Há pouquíssimas comunidades ainda autóctones, completamente isoladas. Sequer, creio eu, podemos dizer que, algum dia, elas tenham sido ou estado totalmente desconectadas uma de outras e submersas numa existência em-si. Migrações pré-históricas, civilizações antigas, impérios, cruzadas e expansão mercantil foram todos fenômenos de movimento, de deslocamento em rumo a lugares e pessoas além do horizonte imediato. Nos tempos de que podemos nos lembrar, vemos a expansão duma crença no domínio dos meios de produção engolir fronteiras em prol do comércio, mas, ao mesmo tempo, reerguê-las e fortificá-las tanto mais quando se trata de gente.

Desde a segunda metade do século XX, mais intensamente a partir das décadas de 1970 e 1980, falamos da globalização e, mais recentemente, de sua irmã, a mundialização. A primeira trata de política e de economia e a segunda, de culturas. Porém, elas não me parecem apartadas em essência. Ambas pressupõem contato com outros: outras crenças, outras histórias, outras estruturas, outras pessoas. Nesse momento, de contato e de aparente novidade, podemos nos aproximar de quem poderíamos ser ou nos afastar daquilo que não percebemos em nós mesmos.

Temos errado como animais, como seres humanos, como gente, pois, pela história, encontrar-se com os outros tem significado reduzi-los a um – o Outro, em quem se sintetiza tudo aquilo que cremos nos afastar de quem nós, do lado de ‘cá’, deveras somos. O mundo se parte em dois e, num dos instintos – o da sobrevivência da besta -, repelimos o plural e nos quedamos só com o único, o singular e o particular – o Uno. É de um só que temos criado nossa identidade – pela matemática que impomos a algo nada quantitativo como o ser, o infinito é feito de unidades a se perderem de vista. Nem notamos, entretanto, que a própria unidade, dentro dela mesma, constrói-se de infindáveis quebras, cisões, ramificações.

Quando nos damos de cara e de pele com o que não-percebemos-em-nós, como manter a ilusão de ser só um viva? Num ataque primitivo (ou, ao contrário, tão evoluído quanto parece ser o humano), o fundamental aparente é definir, distinguir para, então, isolar e renegar o infinito possível – o Ego.
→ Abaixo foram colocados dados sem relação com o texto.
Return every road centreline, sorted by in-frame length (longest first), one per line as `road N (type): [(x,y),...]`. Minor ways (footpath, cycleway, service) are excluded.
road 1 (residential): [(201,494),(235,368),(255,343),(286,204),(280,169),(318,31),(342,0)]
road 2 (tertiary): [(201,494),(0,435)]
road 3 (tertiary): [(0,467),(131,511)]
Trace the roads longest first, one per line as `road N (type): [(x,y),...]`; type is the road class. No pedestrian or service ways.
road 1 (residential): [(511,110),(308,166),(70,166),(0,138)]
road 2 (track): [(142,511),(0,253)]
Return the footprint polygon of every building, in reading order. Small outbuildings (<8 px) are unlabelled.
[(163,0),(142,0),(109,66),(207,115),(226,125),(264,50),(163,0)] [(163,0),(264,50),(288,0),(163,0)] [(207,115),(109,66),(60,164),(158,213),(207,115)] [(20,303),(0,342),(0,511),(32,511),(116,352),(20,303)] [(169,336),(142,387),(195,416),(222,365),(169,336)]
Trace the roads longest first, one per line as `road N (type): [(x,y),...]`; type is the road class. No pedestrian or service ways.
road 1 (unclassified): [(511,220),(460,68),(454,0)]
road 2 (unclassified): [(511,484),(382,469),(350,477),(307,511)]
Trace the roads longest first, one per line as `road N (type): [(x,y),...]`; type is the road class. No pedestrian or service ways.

Juntos, o Uno e o Ego são como mercenários da autoflagelação. Não enxergam, não reconhecem, não admitem. Eles fecham, separam, emudecem-se. Têm sido, aparentemente, o imperativo de gente que não se vê como gente nenhou se vê em gente – esses só se veem a si próprios e, no limite de sua cognição e teimosia, pintam também quem o Outro deve ser. Para as civilizações que se mataram, para os europeus que invadiram a América, para os católicos que queimaram ‘bruxas’, para os maoístas que encarceraram o ‘atraso’, para os nazistas que queimaram o ‘sujo’, para os racistas que batem nos ‘de cor’, para os homofóbicos que esculacham o ‘imoral’, para os tradicionalistas que negam o andamento…uma lista infinita, também cheia de quebras e cisões e ramificações, mas, para cujos componentes, não há possibilidade de convivência, cooperação, compreensão, comunicação – só há o mau, o torto, o subversivo.

O Uno e o Ego ainda imperam na construção do medo e na manutenção da ilusão de continuidade e ordem. Ordem e progresso, tradição, moral – nomes que não dizem nada, só denunciam a incompreensão e o desrespeito à infinita irregularidade de que se trata, enfim, ser humano.